The suspects had infiltrated Tunisia from Libya "and their targets were tourism and industrial zones," the minister told local radio stations.

"They were arrested, and mines, explosive belts and explosives were seized," Ben Jeddou said.

An interior ministry spokesman said 16 suspects were arrested in the southern town of Ben Guerdane near the porous border with Libya, with three of them detained early on Sunday.

Since late 2012, security forces have been battling dozens of militants hiding out in the remote Mount Chaambi region, near the Algerian border, where eight soldiers were killed in an ambush last July.

Authorities say the militants are linked to al-Qaida.

But jihadists have not claimed the attacks that have rocked Tunisia since the 2011 uprising, including two foiled suicide bombings in October targeting tourist sites.

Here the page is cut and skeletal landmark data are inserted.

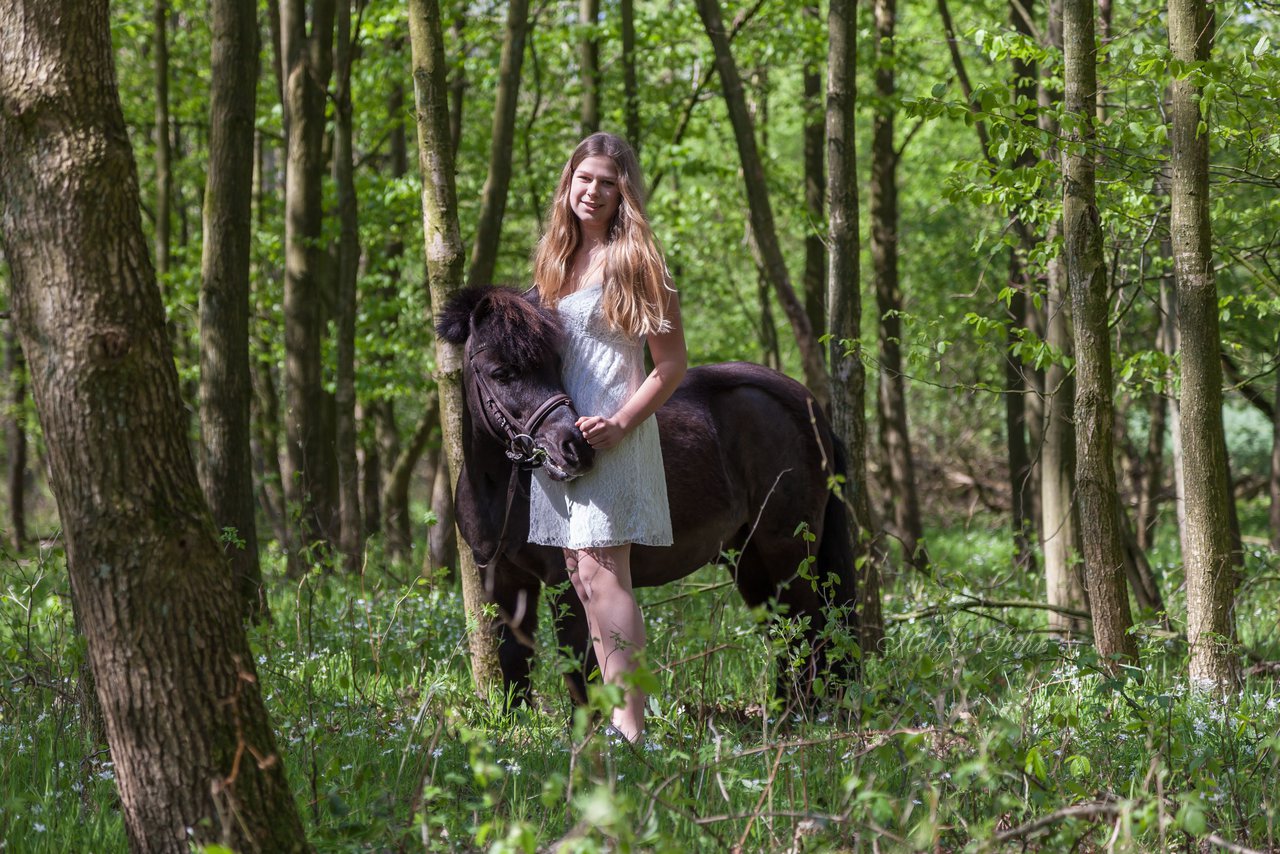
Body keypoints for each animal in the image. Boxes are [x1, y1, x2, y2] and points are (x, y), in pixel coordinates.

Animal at [432, 286, 860, 706]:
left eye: (556, 364)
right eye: (501, 373)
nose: (573, 448)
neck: (498, 492)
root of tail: (807, 407)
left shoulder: (564, 583)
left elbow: (581, 673)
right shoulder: (502, 582)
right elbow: (515, 671)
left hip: (786, 550)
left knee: (811, 632)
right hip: (749, 557)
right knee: (789, 636)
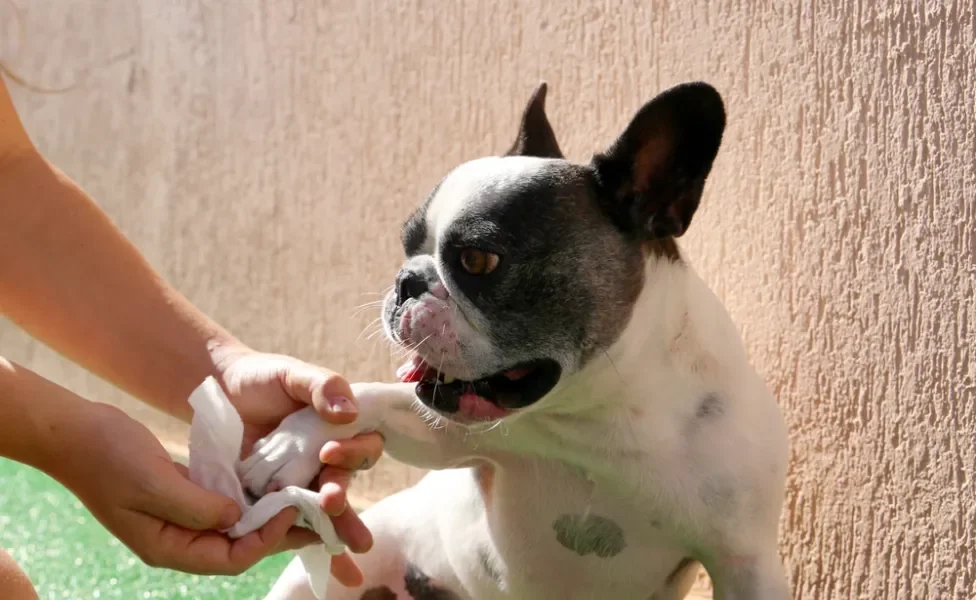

Last year, more than 20 security personnel were killed in what the government says were "terrorism-related incidents." Two opposition politicians were also assassinated in separate attacks that plunged the country into crisis.

Last month, Tunis designated Mount Chaambi and neighboring mountain districts a closed military zone, and warned of the growing threat posed by "terrorist organizations" based there.

Prime Minister Mehdi Jomaa insisted Sunday that the authorities are capable of "undermining the plans" of armed groups, but warned that battling jihadists would lead to as "heavy human losses as anywhere else in the world."

Tunisia has also been wary of the growing influence of Islamists in neighboring Libya, and fears that lawlessness there could spill across the border.